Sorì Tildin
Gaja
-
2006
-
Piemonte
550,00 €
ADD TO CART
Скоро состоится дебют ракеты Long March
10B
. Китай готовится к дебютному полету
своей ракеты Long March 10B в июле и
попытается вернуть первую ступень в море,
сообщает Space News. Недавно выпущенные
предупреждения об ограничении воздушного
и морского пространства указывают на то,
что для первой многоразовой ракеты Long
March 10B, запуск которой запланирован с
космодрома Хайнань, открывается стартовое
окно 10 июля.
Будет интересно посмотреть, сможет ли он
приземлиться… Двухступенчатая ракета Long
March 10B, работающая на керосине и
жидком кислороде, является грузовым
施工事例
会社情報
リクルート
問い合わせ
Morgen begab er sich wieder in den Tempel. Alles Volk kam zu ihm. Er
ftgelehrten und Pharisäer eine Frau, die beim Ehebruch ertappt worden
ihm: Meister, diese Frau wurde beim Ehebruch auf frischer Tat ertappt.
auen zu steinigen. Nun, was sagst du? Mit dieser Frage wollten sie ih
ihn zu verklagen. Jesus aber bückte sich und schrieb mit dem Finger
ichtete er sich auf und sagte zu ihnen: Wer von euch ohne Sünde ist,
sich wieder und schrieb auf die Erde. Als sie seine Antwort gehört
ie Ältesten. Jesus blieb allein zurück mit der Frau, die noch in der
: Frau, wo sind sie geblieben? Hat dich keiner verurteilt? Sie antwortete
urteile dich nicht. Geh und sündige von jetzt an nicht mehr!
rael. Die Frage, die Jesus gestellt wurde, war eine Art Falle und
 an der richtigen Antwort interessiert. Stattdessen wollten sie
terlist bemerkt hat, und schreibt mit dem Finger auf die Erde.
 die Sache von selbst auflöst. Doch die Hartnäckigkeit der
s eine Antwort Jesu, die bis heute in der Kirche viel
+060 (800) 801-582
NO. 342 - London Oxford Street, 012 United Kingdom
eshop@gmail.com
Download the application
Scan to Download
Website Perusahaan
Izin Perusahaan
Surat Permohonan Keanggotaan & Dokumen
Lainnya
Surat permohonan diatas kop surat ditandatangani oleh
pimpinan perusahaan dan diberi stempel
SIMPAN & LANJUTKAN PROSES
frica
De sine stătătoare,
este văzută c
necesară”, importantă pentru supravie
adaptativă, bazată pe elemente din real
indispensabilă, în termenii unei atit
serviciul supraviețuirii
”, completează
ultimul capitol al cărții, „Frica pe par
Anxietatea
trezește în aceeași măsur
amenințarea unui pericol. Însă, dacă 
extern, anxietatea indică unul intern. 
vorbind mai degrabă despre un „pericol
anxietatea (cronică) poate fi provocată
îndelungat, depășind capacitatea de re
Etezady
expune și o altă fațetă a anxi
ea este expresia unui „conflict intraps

◇ ◇ ◇

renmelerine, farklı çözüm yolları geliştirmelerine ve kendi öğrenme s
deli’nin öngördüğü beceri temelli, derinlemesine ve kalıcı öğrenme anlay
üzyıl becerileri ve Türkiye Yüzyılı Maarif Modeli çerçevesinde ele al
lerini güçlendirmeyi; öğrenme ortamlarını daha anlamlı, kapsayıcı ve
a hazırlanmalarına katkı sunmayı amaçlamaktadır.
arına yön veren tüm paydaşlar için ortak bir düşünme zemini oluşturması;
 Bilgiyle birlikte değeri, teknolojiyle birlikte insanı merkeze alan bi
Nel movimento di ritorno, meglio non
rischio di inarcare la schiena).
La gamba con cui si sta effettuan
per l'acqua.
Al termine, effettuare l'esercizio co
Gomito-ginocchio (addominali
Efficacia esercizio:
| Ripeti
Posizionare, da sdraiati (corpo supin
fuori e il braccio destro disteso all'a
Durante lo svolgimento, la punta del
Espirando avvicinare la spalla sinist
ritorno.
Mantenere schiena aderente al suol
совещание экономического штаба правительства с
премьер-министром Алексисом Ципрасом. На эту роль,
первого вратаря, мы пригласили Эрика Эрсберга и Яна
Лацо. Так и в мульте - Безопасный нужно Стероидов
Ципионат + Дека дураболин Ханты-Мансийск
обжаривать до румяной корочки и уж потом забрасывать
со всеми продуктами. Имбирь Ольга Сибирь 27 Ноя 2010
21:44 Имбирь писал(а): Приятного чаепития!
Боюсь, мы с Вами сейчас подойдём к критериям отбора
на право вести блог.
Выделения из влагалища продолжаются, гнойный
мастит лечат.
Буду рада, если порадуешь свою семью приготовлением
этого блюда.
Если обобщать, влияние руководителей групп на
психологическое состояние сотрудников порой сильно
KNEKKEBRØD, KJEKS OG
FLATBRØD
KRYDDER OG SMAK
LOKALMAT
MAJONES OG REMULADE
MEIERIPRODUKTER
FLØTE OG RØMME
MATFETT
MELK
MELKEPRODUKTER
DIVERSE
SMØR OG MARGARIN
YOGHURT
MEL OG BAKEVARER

◇ ◇ ◇

**Activity**: Among the entries above, copy exactly only the lines starting with the one containing "rael. Die Frage, die" and going through the one containing "ea este expresia unui „conflict intraps", both ends included.

**Completed exercise**:
rael. Die Frage, die Jesus gestellt wurde, war eine Art Falle und
 an der richtigen Antwort interessiert. Stattdessen wollten sie
terlist bemerkt hat, und schreibt mit dem Finger auf die Erde.
 die Sache von selbst auflöst. Doch die Hartnäckigkeit der
s eine Antwort Jesu, die bis heute in der Kirche viel
+060 (800) 801-582
NO. 342 - London Oxford Street, 012 United Kingdom
eshop@gmail.com
Download the application
Scan to Download
Website Perusahaan
Izin Perusahaan
Surat Permohonan Keanggotaan & Dokumen
Lainnya
Surat permohonan diatas kop surat ditandatangani oleh
pimpinan perusahaan dan diberi stempel
SIMPAN & LANJUTKAN PROSES
frica
De sine stătătoare,
este văzută c
necesară”, importantă pentru supravie
adaptativă, bazată pe elemente din real
indispensabilă, în termenii unei atit
serviciul supraviețuirii
”, completează
ultimul capitol al cărții, „Frica pe par
Anxietatea
trezește în aceeași măsur
amenințarea unui pericol. Însă, dacă 
extern, anxietatea indică unul intern. 
vorbind mai degrabă despre un „pericol
anxietatea (cronică) poate fi provocată
îndelungat, depășind capacitatea de re
Etezady
expune și o altă fațetă a anxi
ea este expresia unui „conflict intraps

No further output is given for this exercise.